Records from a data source
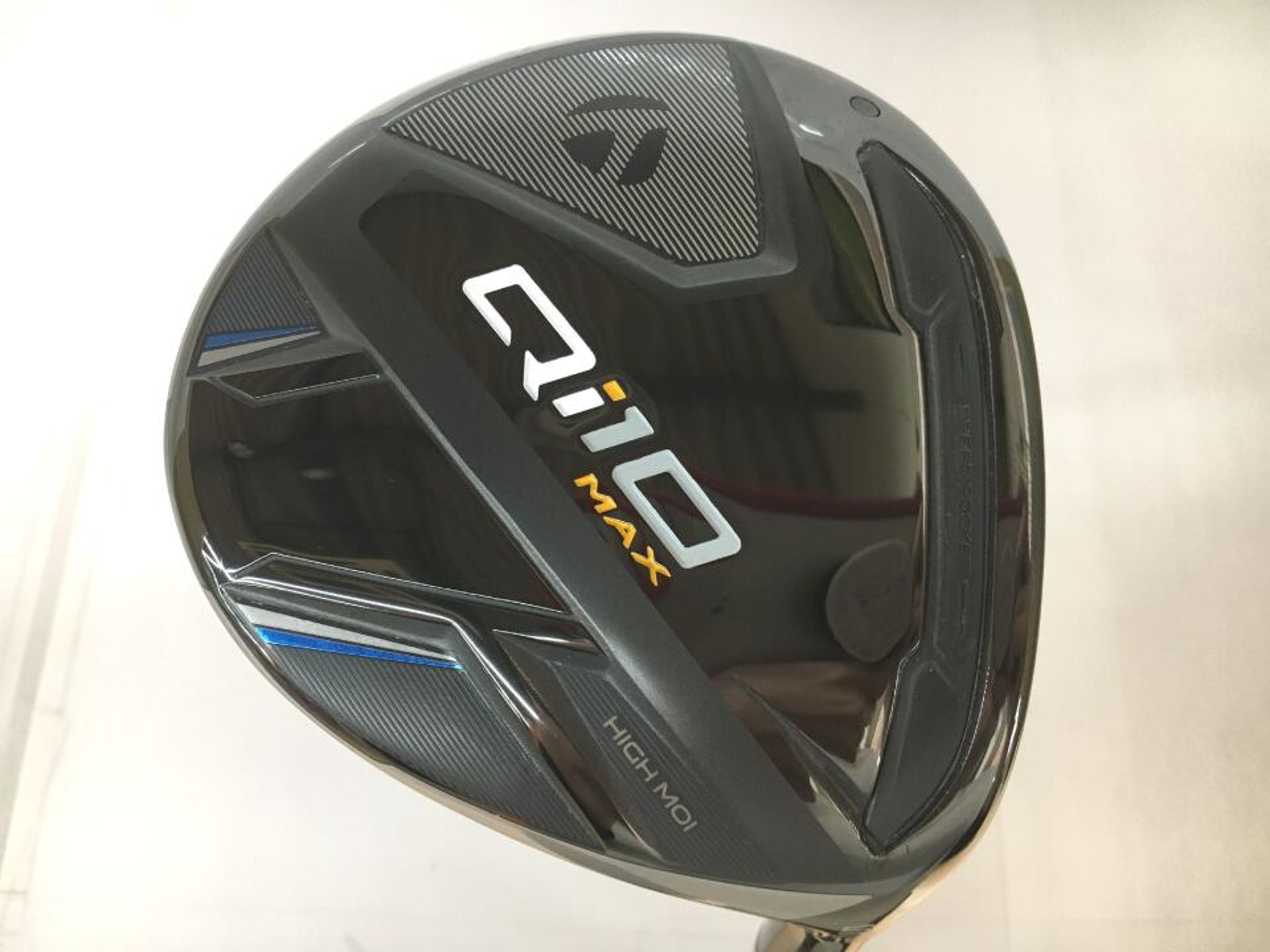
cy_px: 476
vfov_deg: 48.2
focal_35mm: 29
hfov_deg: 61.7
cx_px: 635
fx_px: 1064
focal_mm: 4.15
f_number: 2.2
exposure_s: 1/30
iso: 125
...
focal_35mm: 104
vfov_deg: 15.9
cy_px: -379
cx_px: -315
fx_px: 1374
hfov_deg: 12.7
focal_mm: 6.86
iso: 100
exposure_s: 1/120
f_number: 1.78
...
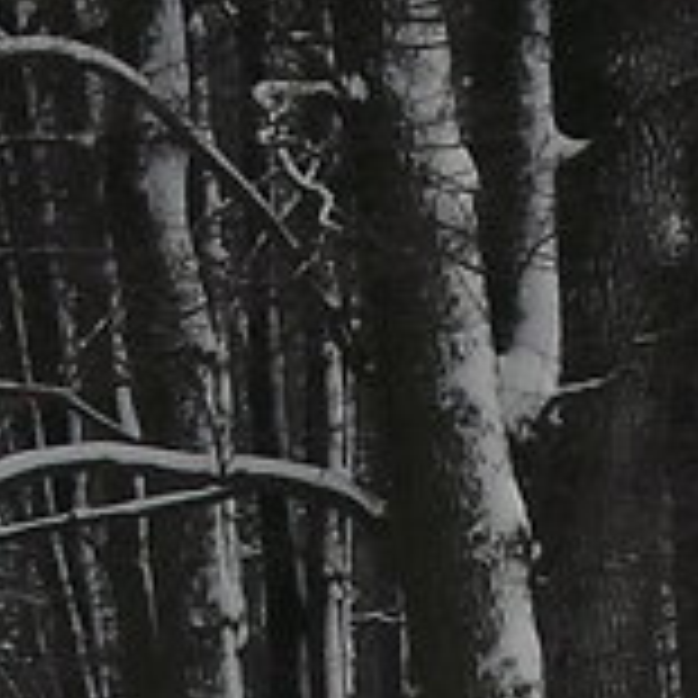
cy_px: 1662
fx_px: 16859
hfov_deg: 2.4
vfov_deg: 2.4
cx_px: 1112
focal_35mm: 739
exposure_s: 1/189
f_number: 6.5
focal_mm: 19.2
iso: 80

● YOUR OBJECTIVE
Return, unchanged, the run of lines above that opens with the line containing "cx_px: -315" and closes with the line containing "f_number: 1.78". Include both.

● EXPECTED OUTPUT
cx_px: -315
fx_px: 1374
hfov_deg: 12.7
focal_mm: 6.86
iso: 100
exposure_s: 1/120
f_number: 1.78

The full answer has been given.